= PASSAGE FOR REVIEW =

· · · · ·

Access the currently active skin

Similar to the APP_THEME macro, there is an APP_SKIN macro available, which points to the instance of the active skin.

The UiSkin class

As you can see in the DefaultSkin class, you received with the project template in the _gml_raptor_ui_/skins folder, this is a simple, straightforward class, which just holds a ds_map, that assigns a struct to each control type.

Tip

Read it again: You assign a struct, not just a sprite asset! This means, you can change anything in an object when you skin it! You can even add/override methods in the object, raptor handles this and binds them through method(...) to the object. Change defaults, colors, animation times, methods, ... change anything in a skin!

Tip

As skins are just code classes, you can inherit them. If you use this clever, together with the inherit_skin function of the UiSkin class shown below, you can create css-like stylings for your game's assets!

This is the only function you will need for clever merging of skin parts:

/// @function inherit_skin(_skin_name)
/// @description Copy all values of the specified skin to the current skin

Define a skin - Basic

The most easy thinkable way of a skin is, to only change the sprite_index of an object, and maybe here and there change one or two other variable definitions.

It would look like this:

function MyBasicSkin() : UiSkin("basic") constructor {
	asset_skin[? "CheckBox"]	= { sprite_index: sprMyCoolCheckBox }
	asset_skin[? "InputBox"]	= { sprite_index: sprMyEvenCoolerInputBox }
	asset_skin[? "Label"]	= { sprite_index: sprBestOfAllLabels }
	asset_skin[? "MouseCursor"]	= { 
 						sprite_index: sprDefaultMouseCursor,
						mouse_cursor_sprite: sprDefaultMouseCursor,
 						mouse_cursor_sprite_sizing: sprDefaultMouseCursorSizing
 					  }
	asset_skin[? "Window"]	= { sprite_index: sprFancyWindowFrame }
}

Define a skin - Advanced

As mentioned above, you assign a struct to a map entry, when you create a skin.

· · · · ·

= DATA LISTING =
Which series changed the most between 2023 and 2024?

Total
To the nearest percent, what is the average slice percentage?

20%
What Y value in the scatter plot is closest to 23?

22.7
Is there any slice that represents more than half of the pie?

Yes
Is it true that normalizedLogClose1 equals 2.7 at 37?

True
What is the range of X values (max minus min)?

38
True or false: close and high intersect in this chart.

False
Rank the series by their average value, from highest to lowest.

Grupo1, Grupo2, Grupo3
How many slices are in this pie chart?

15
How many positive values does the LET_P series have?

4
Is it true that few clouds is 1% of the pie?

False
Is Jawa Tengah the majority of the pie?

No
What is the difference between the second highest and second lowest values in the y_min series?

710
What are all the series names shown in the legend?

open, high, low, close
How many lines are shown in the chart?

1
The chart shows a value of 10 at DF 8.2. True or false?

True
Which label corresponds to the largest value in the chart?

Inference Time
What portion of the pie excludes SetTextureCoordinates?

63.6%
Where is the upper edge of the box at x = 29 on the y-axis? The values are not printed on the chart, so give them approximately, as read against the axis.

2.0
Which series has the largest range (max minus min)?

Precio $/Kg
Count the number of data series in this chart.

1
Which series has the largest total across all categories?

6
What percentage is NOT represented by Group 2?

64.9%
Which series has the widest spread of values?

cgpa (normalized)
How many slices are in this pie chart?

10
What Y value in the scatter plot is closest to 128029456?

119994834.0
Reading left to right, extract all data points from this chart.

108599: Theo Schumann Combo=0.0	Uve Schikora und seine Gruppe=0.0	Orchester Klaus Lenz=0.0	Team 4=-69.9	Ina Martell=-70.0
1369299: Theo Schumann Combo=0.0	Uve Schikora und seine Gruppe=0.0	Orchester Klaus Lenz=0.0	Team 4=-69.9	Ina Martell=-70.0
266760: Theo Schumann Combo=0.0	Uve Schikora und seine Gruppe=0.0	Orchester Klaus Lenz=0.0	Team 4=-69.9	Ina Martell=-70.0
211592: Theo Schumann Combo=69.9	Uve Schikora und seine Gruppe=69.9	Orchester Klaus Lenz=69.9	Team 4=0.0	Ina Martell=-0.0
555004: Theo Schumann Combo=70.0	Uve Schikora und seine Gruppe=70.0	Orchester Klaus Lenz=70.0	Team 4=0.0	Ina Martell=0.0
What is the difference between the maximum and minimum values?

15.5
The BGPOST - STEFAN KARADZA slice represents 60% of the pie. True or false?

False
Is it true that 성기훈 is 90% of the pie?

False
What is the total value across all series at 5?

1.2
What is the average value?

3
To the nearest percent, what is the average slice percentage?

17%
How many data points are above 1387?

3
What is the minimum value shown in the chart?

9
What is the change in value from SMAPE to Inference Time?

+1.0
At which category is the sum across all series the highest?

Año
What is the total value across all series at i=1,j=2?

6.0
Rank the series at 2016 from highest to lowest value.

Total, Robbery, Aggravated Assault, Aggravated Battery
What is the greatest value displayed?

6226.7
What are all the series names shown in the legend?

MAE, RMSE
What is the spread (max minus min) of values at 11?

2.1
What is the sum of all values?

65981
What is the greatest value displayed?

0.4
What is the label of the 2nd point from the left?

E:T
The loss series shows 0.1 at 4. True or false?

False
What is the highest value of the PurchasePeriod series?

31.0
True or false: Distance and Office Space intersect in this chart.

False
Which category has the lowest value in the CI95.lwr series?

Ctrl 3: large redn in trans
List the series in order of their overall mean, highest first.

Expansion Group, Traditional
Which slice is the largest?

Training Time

· · · · ·

= EXERCISE DIRECTIONS =
In the part of the skin documentation that opens with the words containing "As you can see" and closes with "anything in a skin!", replace "struct" with "structure" and give that part again.

= EXERCISE RESULT =
As you can see in the DefaultSkin class, you received with the project template in the _gml_raptor_ui_/skins folder, this is a simple, straightforward class, which just holds a ds_map, that assigns a structure to each control type.

Tip

Read it again: You assign a structure, not just a sprite asset! This means, you can change anything in an object when you skin it! You can even add/override methods in the object, raptor handles this and binds them through method(...) to the object. Change defaults, colors, animation times, methods, ... change anything in a skin!